Before Alan Shepherd and Neil Armstrong, there was Ham – a 37-pound chimpanzee. Ham the Chimp, often viewed as a hero at the same time as being viewed as an unwitting victim in the infamous space race, was the first hominid launched into space.
Ham was just one of the six experimental chimps enrolled into NASA’s Project Mercury. The six chimps were flown to Cape Canaveral in Florida where they trained in Mercury simulators for three weeks. The purpose of the flight was to provide “a check of the craft’s environmental control and recovery systems” and “a first test of the functioning of the life support system during an appreciable period – nearly five minutes – of zero gravity.”
In short: Chimp was a guinea pig to see if human life could survive a flight into space…

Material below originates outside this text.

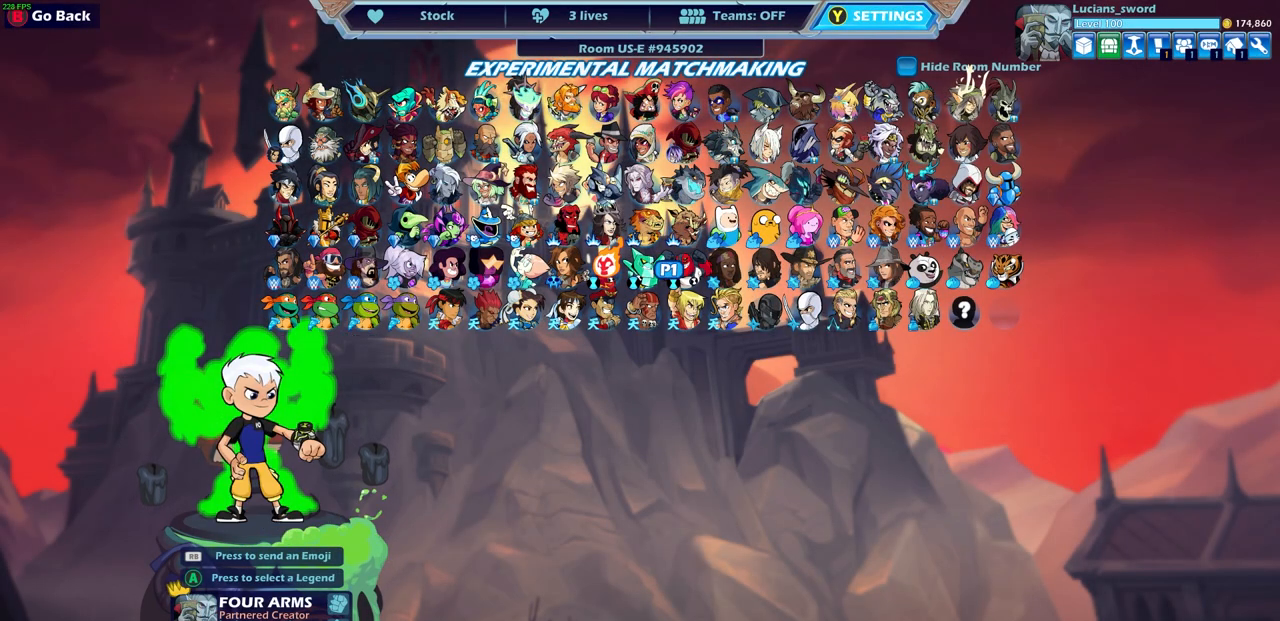
{"buttons": [], "left_stick": "center", "right_stick": "center", "events": [[150, "DPAD_RIGHT", "down"], [250, "DPAD_RIGHT", "up"], [333, "DPAD_RIGHT", "down"], [450, "DPAD_RIGHT", "up"]]}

The day before the flight, two chimps were chosen for the mission: one primary, Ham, and one backup, Minnie. Ultimately, Ham was chosen for the experiment due to his “energy and good humour.”1
Ham was from Cameroon, Africa, and was purchased by the USAF on the 9th of July, 1959, for just $457. In the same year that Ham was born, the Soviet Union stunned the world with its Sputnik missions. They put the first artificial satellite and then the first animal, a stray dog called Laika, into orbit. There were never any arrangements for Laika to return to earth and sadly she died after just a few hours in space due to overheating. The Soviet government originally kept that secret and claimed she was euthanized due to oxygen depletion.
The US responded by creating NASA and training the team of chimps to pave the way for a manned mission. The space race was on.

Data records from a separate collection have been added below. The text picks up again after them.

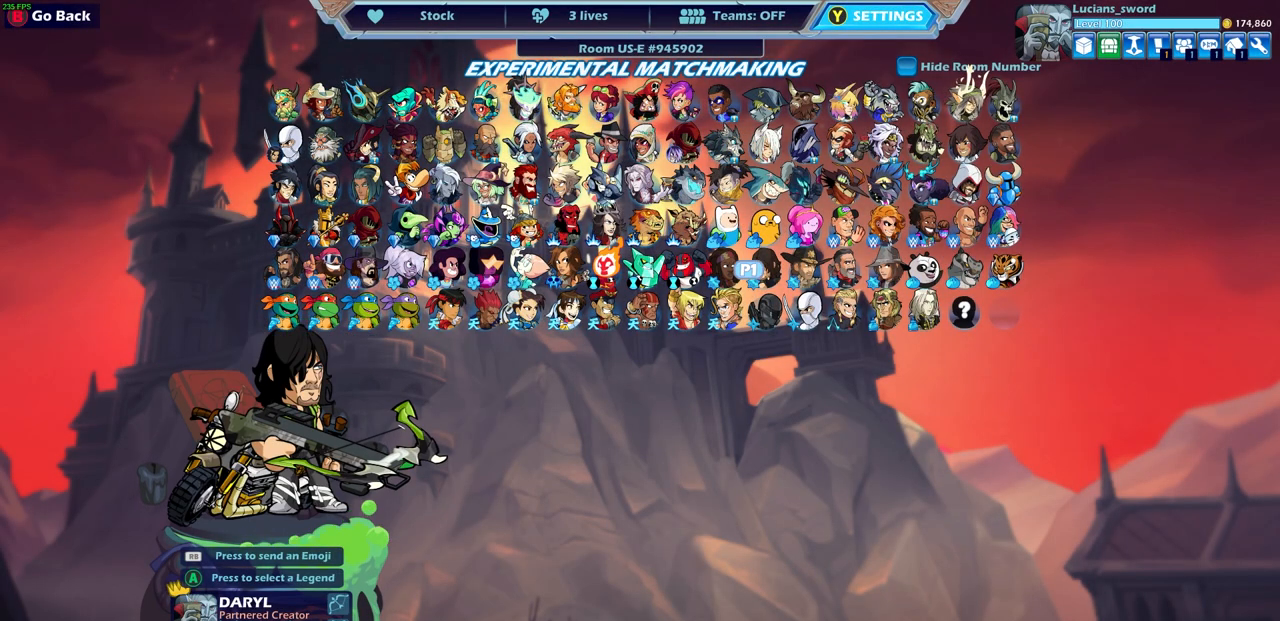
{"buttons": [], "left_stick": "center", "right_stick": "center", "events": [[50, "DPAD_RIGHT", "down"], [167, "DPAD_RIGHT", "up"]]}
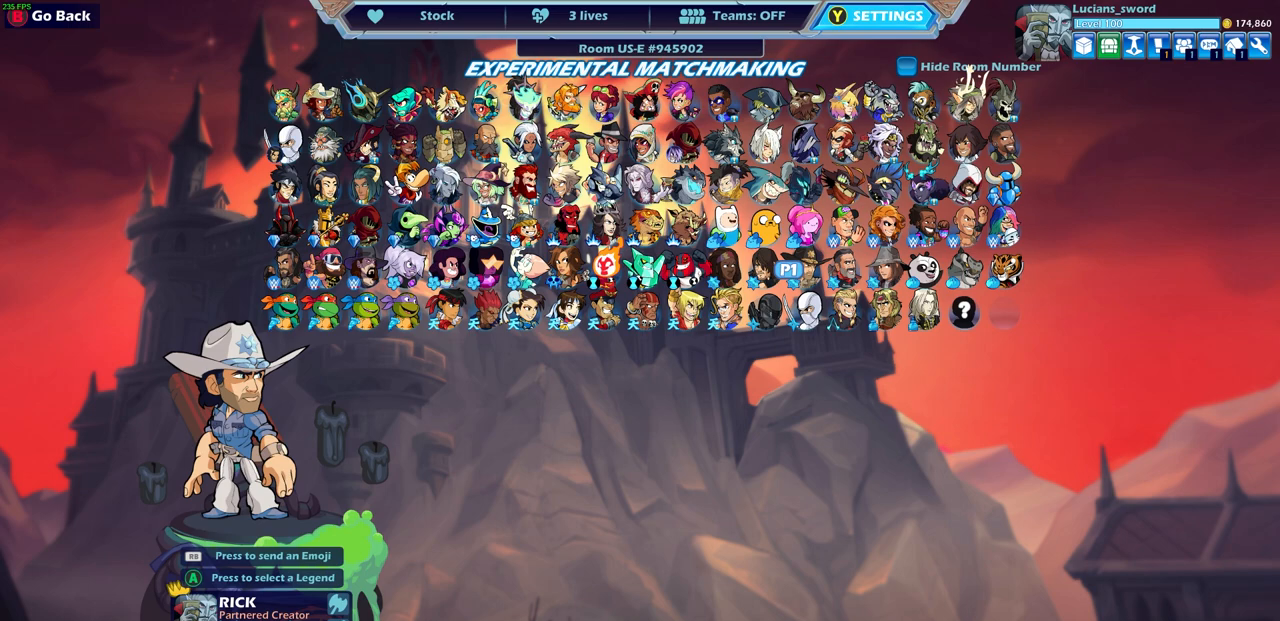
{"buttons": ["DPAD_RIGHT"], "left_stick": "center", "right_stick": "center", "events": [[17, "DPAD_UP", "down"], [117, "DPAD_UP", "up"], [233, "DPAD_RIGHT", "down"], [333, "DPAD_RIGHT", "up"], [433, "DPAD_RIGHT", "down"]]}
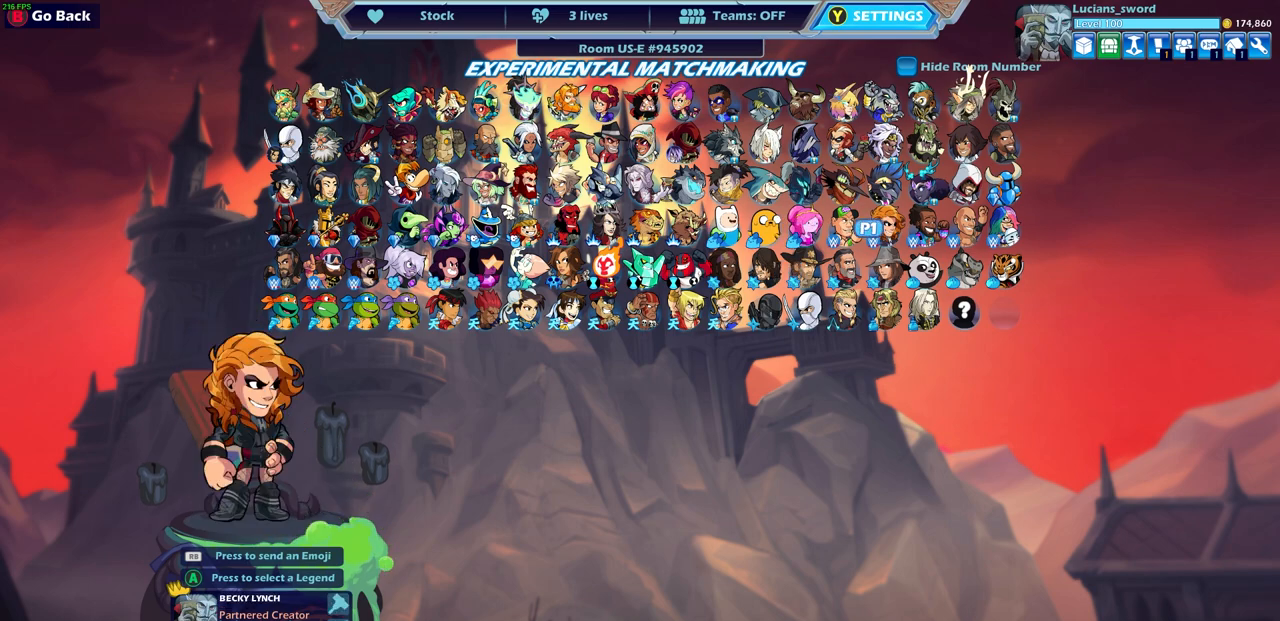
{"buttons": [], "left_stick": "center", "right_stick": "center", "events": [[17, "DPAD_RIGHT", "up"], [117, "DPAD_RIGHT", "down"], [200, "DPAD_RIGHT", "up"], [283, "DPAD_RIGHT", "down"], [367, "DPAD_RIGHT", "up"]]}
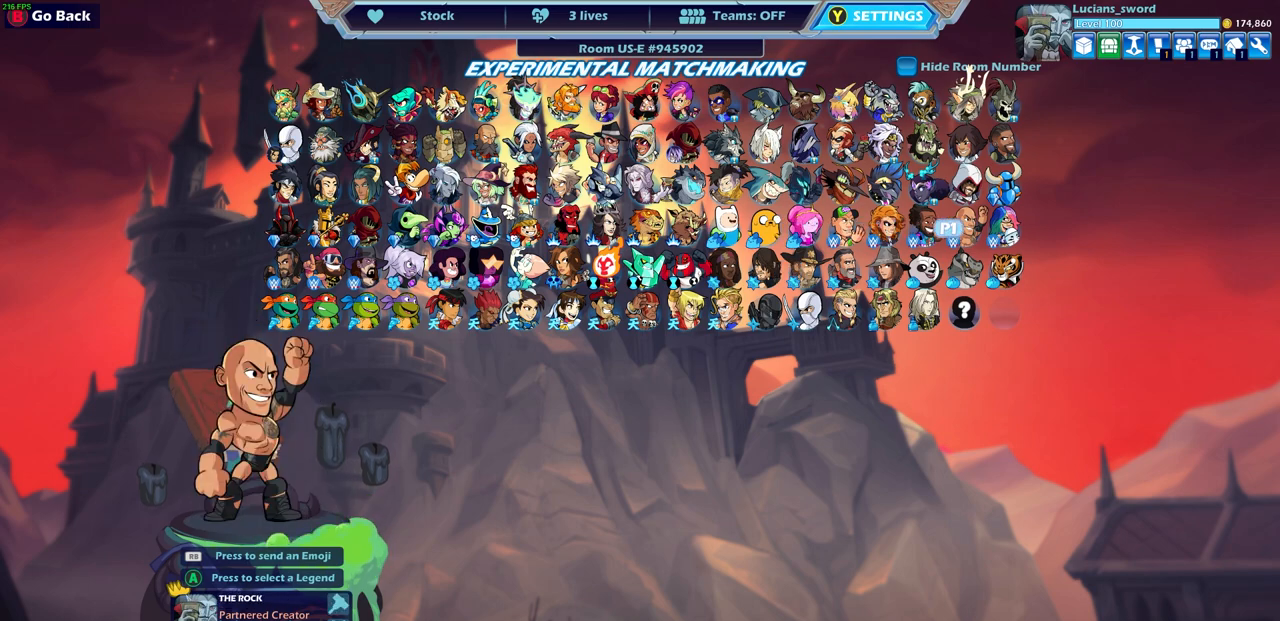
{"buttons": ["DPAD_DOWN"], "left_stick": "center", "right_stick": "center", "events": [[250, "DPAD_DOWN", "down"], [350, "DPAD_DOWN", "up"], [483, "DPAD_DOWN", "down"]]}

Originally called subject 65 due to the reluctance to send a named chimp into space if anything were to go wrong, Ham was sent on the suborbital flight on the 31st of January, 1961. He was dressed in a nappy, waterproof pants and a spacesuit. He was also fitted with sensors so that computers could monitor his heart rate, breathing, and body temperature. Then, he was stuffed into the capsule of the 25-metre-long Mercury-Restone 2 spacecraft.2
During the flight, his vital signs and various assigned tasks were closely monitored by computers back on Earth. During the flight, there was a partial loss in cabin pressure caused by vibrations loosening a pin in the snorkel valve, forcing the valve to open. Thankfully, Ham was wearing a spacesuit which protected him from any harm.
The young chimp experienced crushing forces on take-off and re-entry. He was successful in pushing the levers that he had been trained to push proving that it was certainly possible to perform tasks in space.3 If he correctly pushed the levers, he would receive a reward of banana pellets but if he didn’t push the levers, he would receive an electric shock. During the flight, the wiring went haywire due to the malformation in the valve. As a result, no matter what lever Ham pushed, he was given a cruel shock.4
The flight lasted for 16 minutes and 39 seconds before splashing down. Around 12 minutes later, the first recovery signal was received from the spacecraft. Tracking showed it was around 60 miles from the nearest recovery ship. Ham was recovered from the Atlantic 27 minutes after landing. He was rescued just in time as during landing, a hole was blown in the bulkhead and the capsule had started to fill with water and sink.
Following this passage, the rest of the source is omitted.